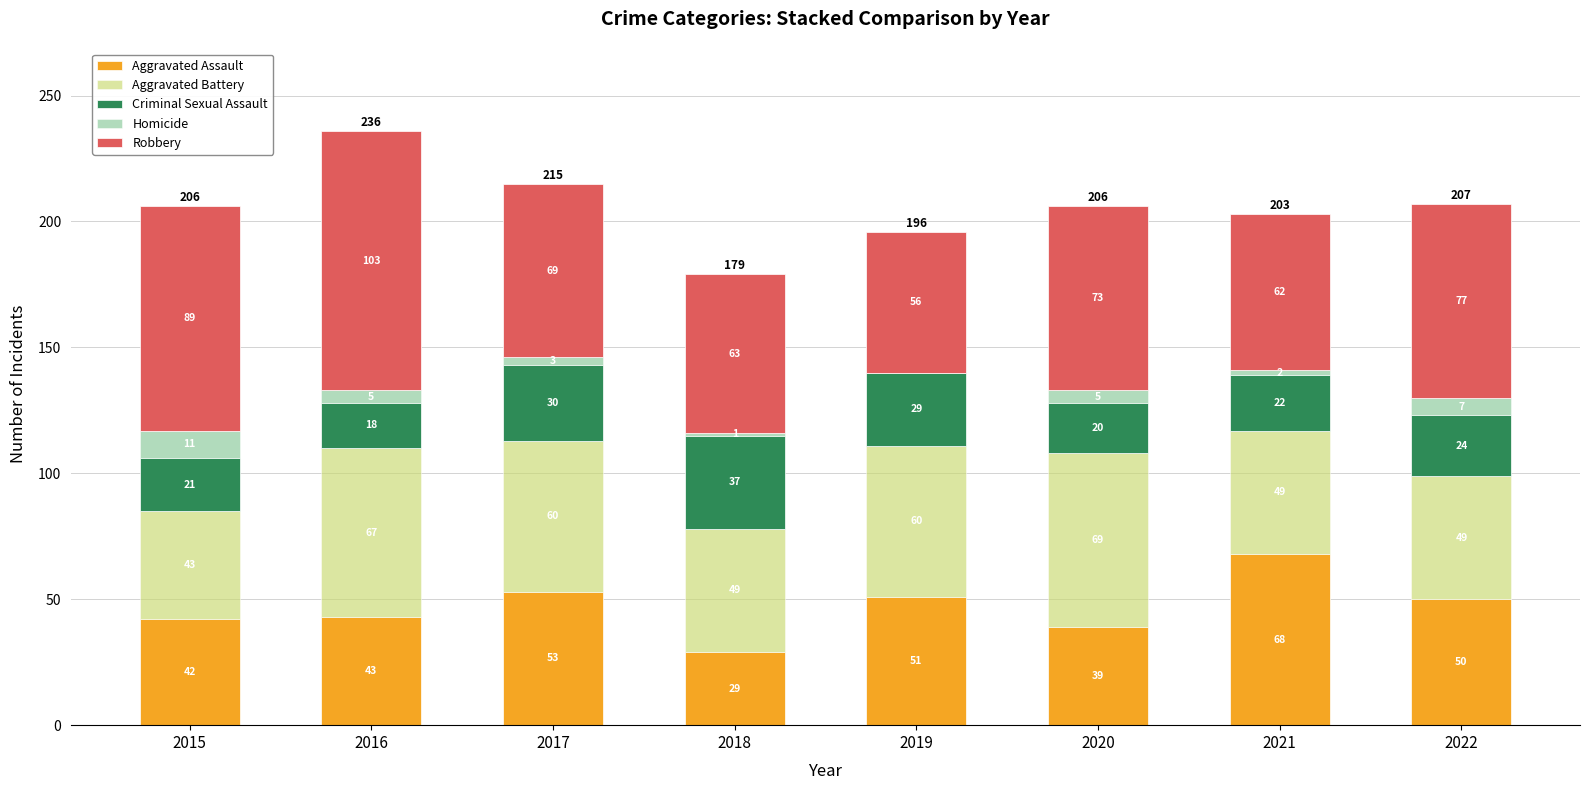

What is the total value across all series at 2015?

206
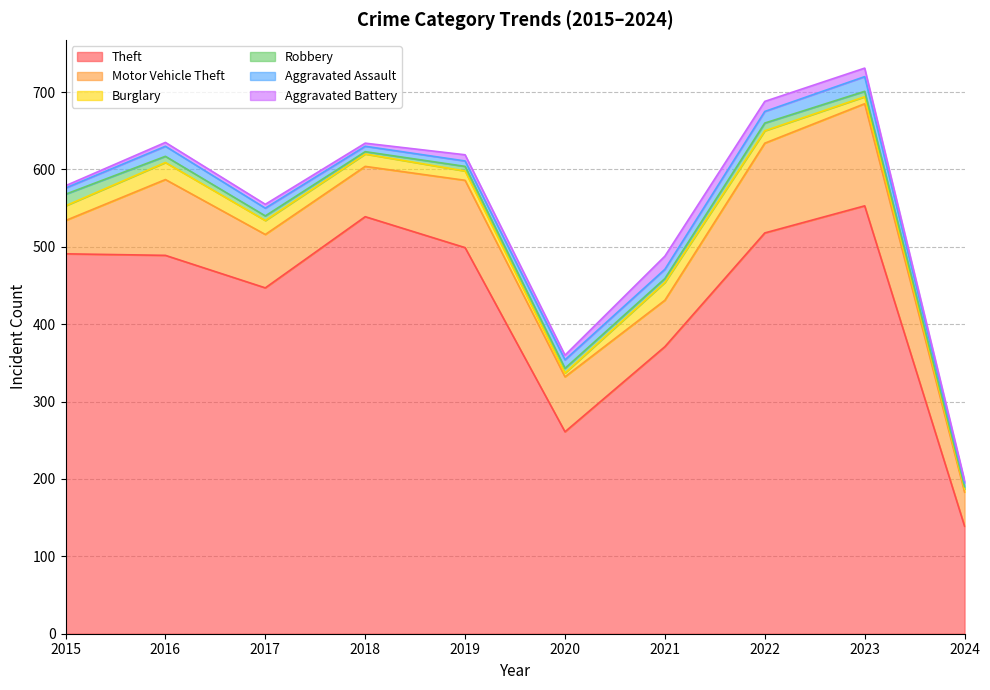

What is the difference between the maximum and minimum values in the Motor Vehicle Theft series?

89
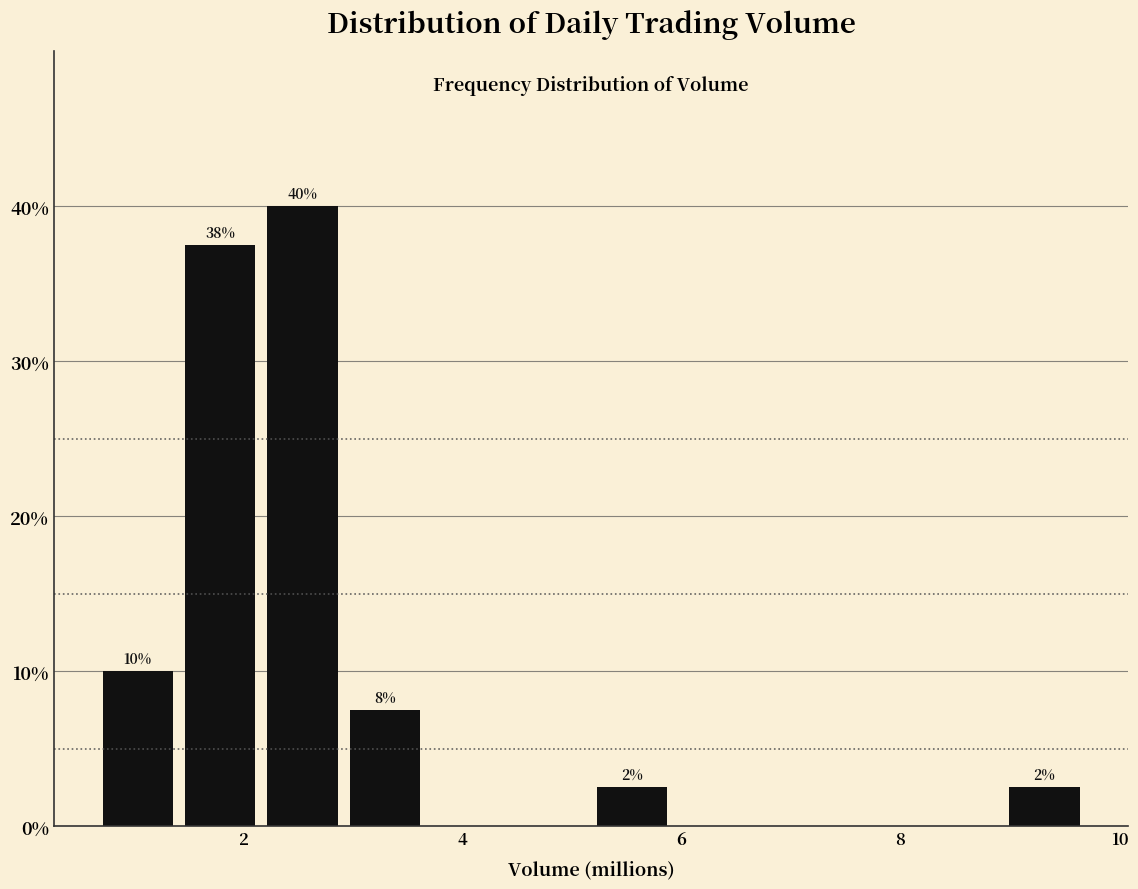

Around what value on the x-axis is the tallest bar? Give the approximate position of its centre, as read against the axis.

2.6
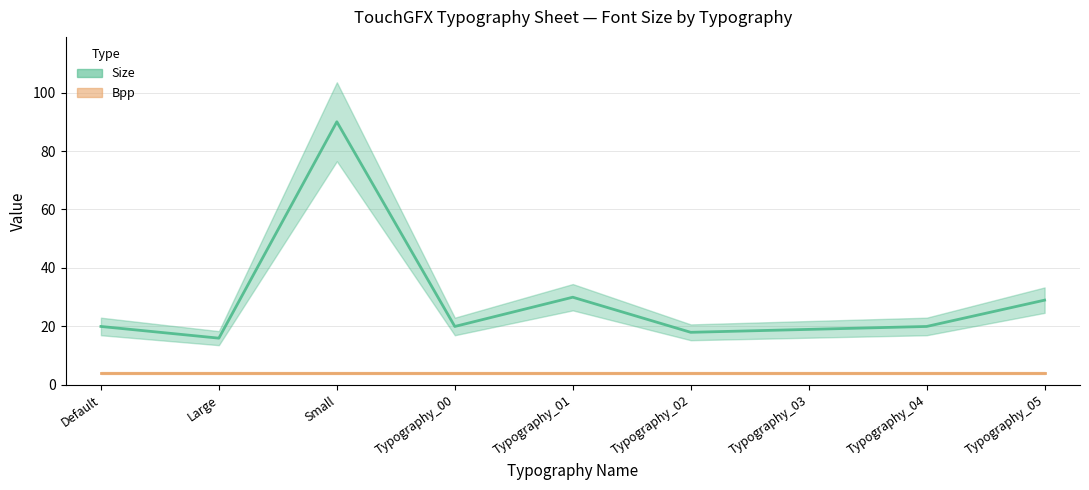

At which category is the sum across all series the highest?

Small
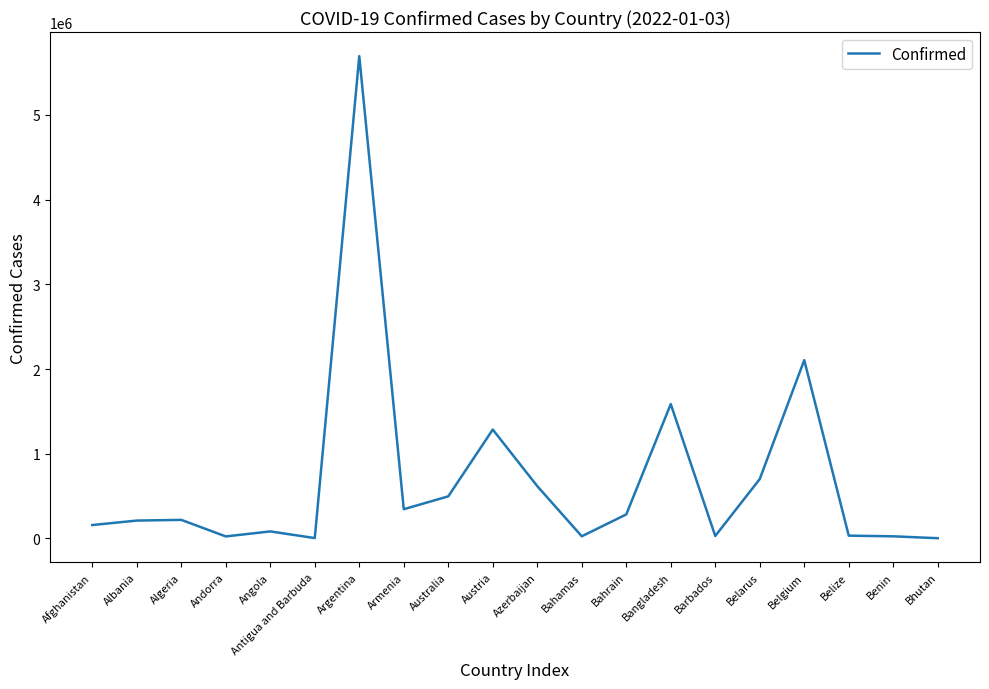

At which label is the value closest to 2848795?

Belgium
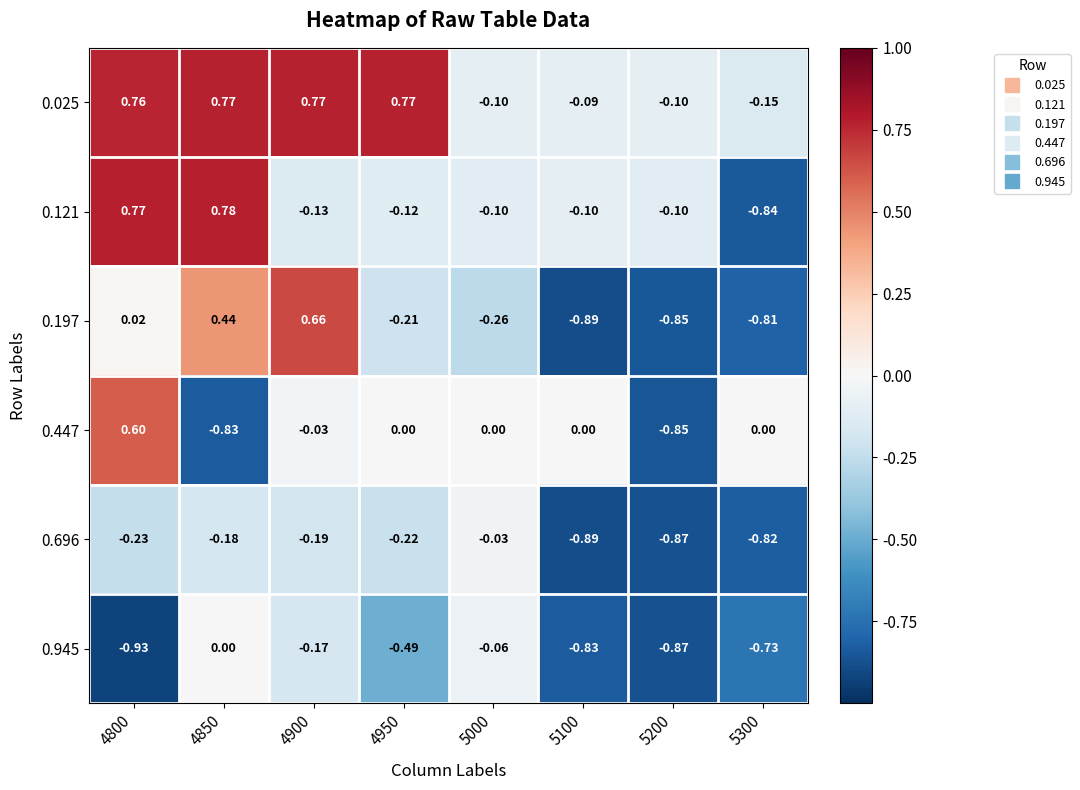

At 4900, list the series in order from largest to smallest.

0.025, 0.197, 0.447, 0.121, 0.945, 0.696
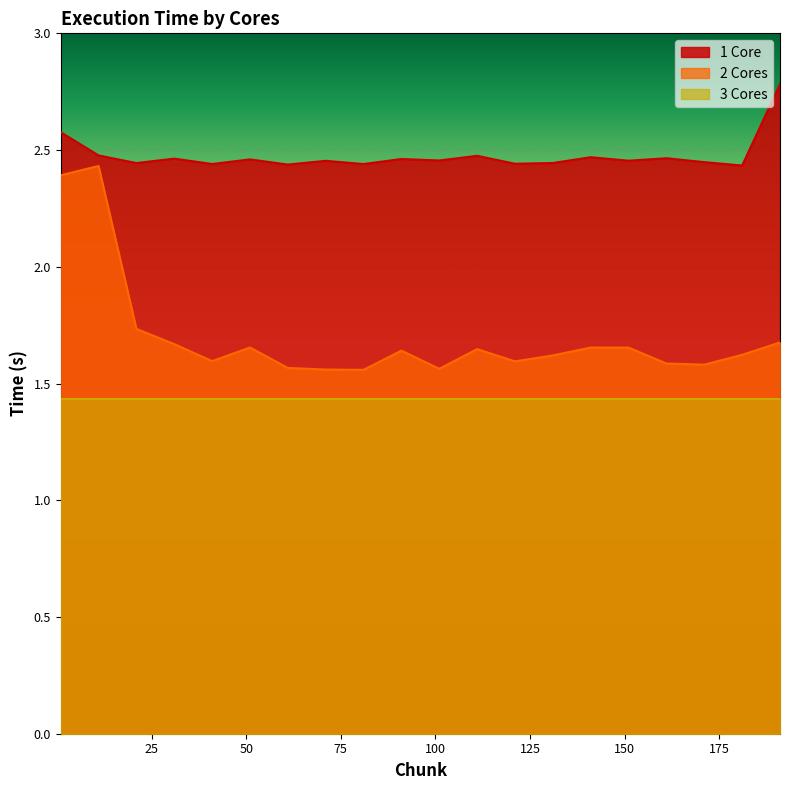

At which label does 1 Core reach its minimum?

181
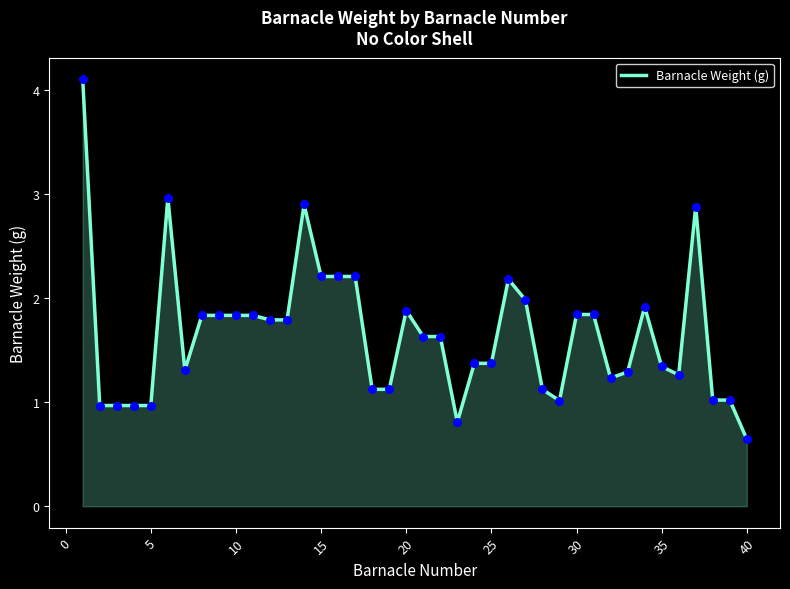

What is the difference between the maximum and minimum values?

3.5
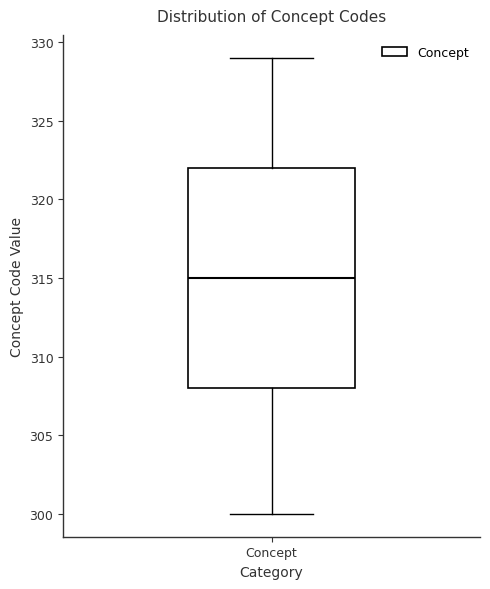

Transcribe this box plot: give where the median line is, the range the box spans, and where the two whiskers end, as read against the y-axis. The values are not printed on the chart, so give them approximately, as read against the axis.

median 315, box 308 to 322, whiskers 300 to 329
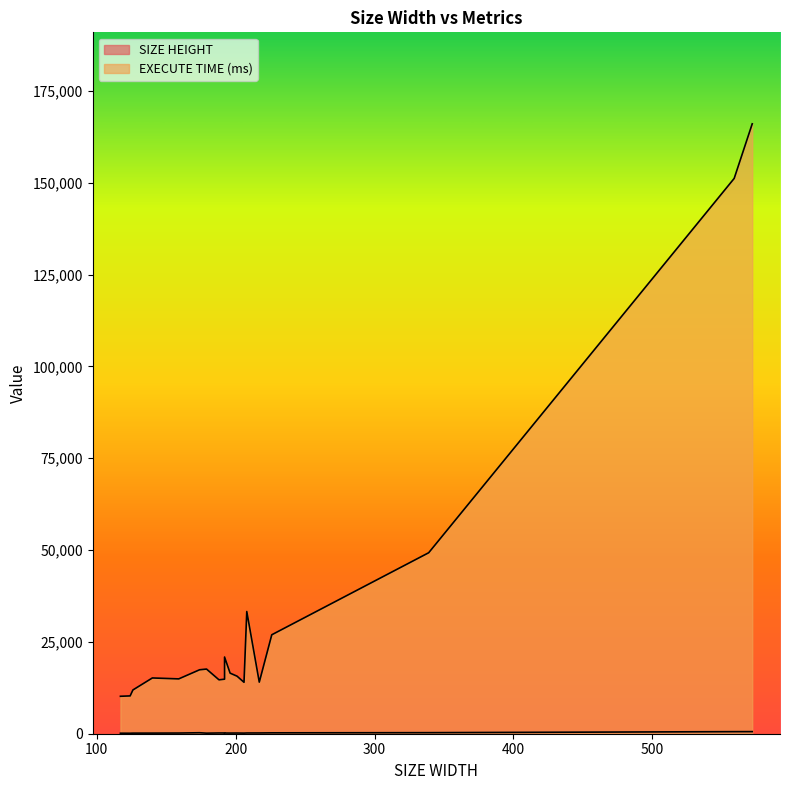

At how many categories does at least one series exceed 139041?

2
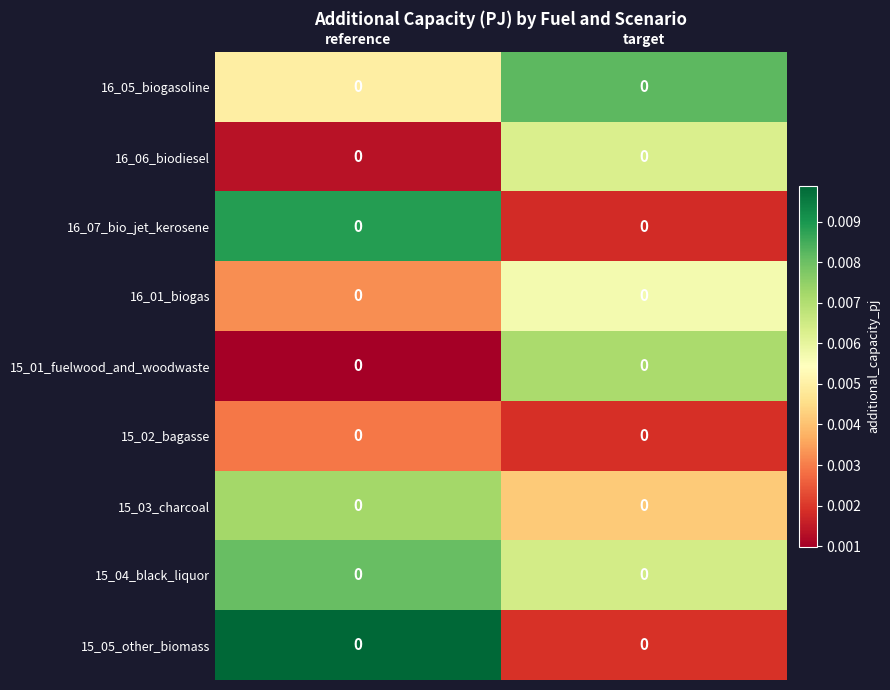

Between target and reference, which is larger?

target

_EXERCISE OBJECTIVE_:
Pull every line of text from the material above word for word, leaving out the pictures.

_RESULT_:
What is the total value across all series at 2015?

206

What is the difference between the maximum and minimum values in the Motor Vehicle Theft series?

89

Around what value on the x-axis is the tallest bar? Give the approximate position of its centre, as read against the axis.

2.6

At which category is the sum across all series the highest?

Small

At which label is the value closest to 2848795?

Belgium

At 4900, list the series in order from largest to smallest.

0.025, 0.197, 0.447, 0.121, 0.945, 0.696

At which label does 1 Core reach its minimum?

181

What is the difference between the maximum and minimum values?

3.5

Transcribe this box plot: give where the median line is, the range the box spans, and where the two whiskers end, as read against the y-axis. The values are not printed on the chart, so give them approximately, as read against the axis.

median 315, box 308 to 322, whiskers 300 to 329

At how many categories does at least one series exceed 139041?

2

Between target and reference, which is larger?

target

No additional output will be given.